America’s power grid received a D+ grade from civil engineers, indicating it’s “poor” and “at risk.” This marks a decline from its previous C- rating. Over half the U.S. grid faces potential energy shortfalls within the next decade as demand rises and existing generation retires. Extreme weather, which caused 80% of power outages since 2000, continues to expose infrastructure weaknesses. The $578 billion investment gap presents substantial challenges ahead.
The fragility of America’s aging power grid has experts sounding alarms nationwide. In its latest report card, the American Society of Civil Engineers (ASCE) gave U.S. energy infrastructure a D+ grade, indicating conditions are “poor” and “at risk.” This marks a decline from the previous C- grade, reflecting growing concerns about safety and capacity issues across the country’s electrical systems.
The North American Electric Reliability Corporation (NERC) warns that over half of the U.S. grid could face energy shortfalls within the next decade. Peak summer demand is expected to rise by 122 gigawatts in that time, while up to 115 gigawatts of existing generation could retire by 2034. These trends point to a widening gap between supply and demand.
Weather-related disruptions are becoming more frequent. Since 2000, extreme weather has caused 80% of U.S. power outages. The last decade (2014-2023) saw twice as many weather-related outages compared to the 2000-2009 period, highlighting the grid’s vulnerability to climate change. These weather events resulted in property damage costs of $182 billion in 2024 alone.

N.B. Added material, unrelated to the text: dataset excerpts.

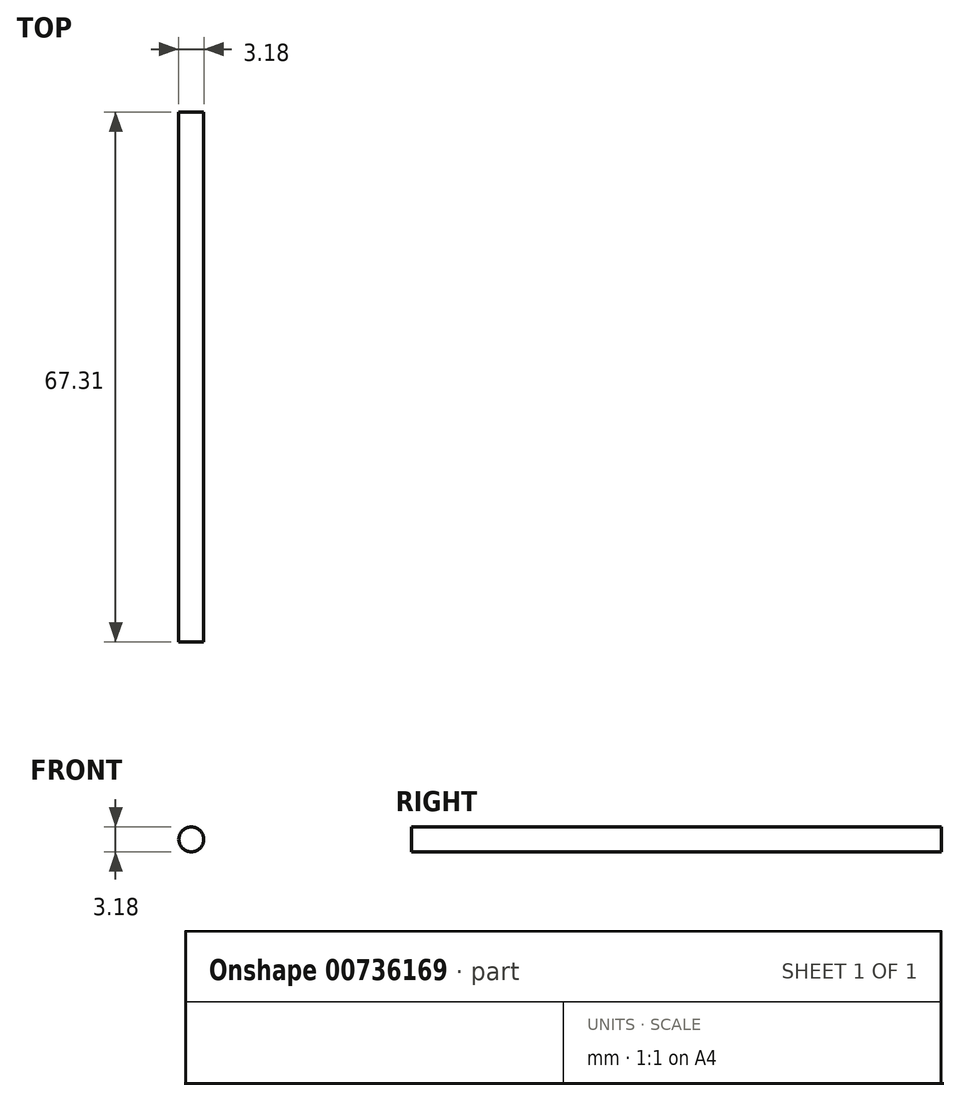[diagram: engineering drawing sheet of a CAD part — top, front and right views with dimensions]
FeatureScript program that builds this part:
annotation { "Feature Type Name" : "Feature", "Feature Type Description" : "" }
export const myFeature = defineFeature(function(context is Context, id is Id, definition is map)
    precondition{}
    {
        {
            var Q0;
            Q0=qCreatedBy(makeId("Front.planeOp"),FACE);
            var sketch = newSketch(context, id + "F0", { "sketchPlane" : qUnion([Q0])});
            skCircle(sketch, "E0", {"center": v(0, 0) * mm, "radius": 1.59 * mm});
            skSolve(sketch);
        }
        {
            var Q0;
            Q0=makeQuery(id+"F0.imprint","IMPRINT",FACE,{"disambiguationData":[TD([[makeQuery(id+"F0.imprint","IMPRINT",EDGE,{"derivedFrom":sQuery(id+"F0.wireOp",EDGE,"E0")}),1.0]])]});
            extrude(context, id + "F1", {"entities" : qUnion([Q0]), "depth" : 67.3 * mm, "offsetDistance" : 25.4 * mm});
        }
    });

At the same time, demand for electricity is surging. Forecasts show a 9% increase by 2028 and 18% by 2033. Data centers alone could account for 44% of load growth through 2028. Combined with electric vehicles, these technologies will require 35 gigawatts by 2030, doubling their current demand.
The investment needed is staggering. Experts identify a $578 billion gap for energy infrastructure alone, part of a $3.7 trillion overall infrastructure shortfall. For energy generation and delivery systems, $1.89 trillion in investment is required over the next decade. The transition to clean energy sources will require substantial grid upgrades to accommodate the influx of renewable energy systems.
Federal efforts are underway to address these challenges. The Infrastructure Investment and Jobs Act provided $550 billion in new funding, while the Inflation Reduction Act allocated $30 billion for clean energy projects. Last year, utilities spent $27.7 billion on transmission and $50.9 billion on distribution infrastructure. NERC has expressed particular concerns about natural gas supply during extreme weather events, especially in regions with high electricity production.
As the energy landscape evolves, 63 gigawatts of new utility-scale capacity is expected in 2025, with solar and battery storage leading the way at 81% of planned additions. However, regulatory hurdles continue to slow progress on critical transmission projects needed to strengthen America’s power grid.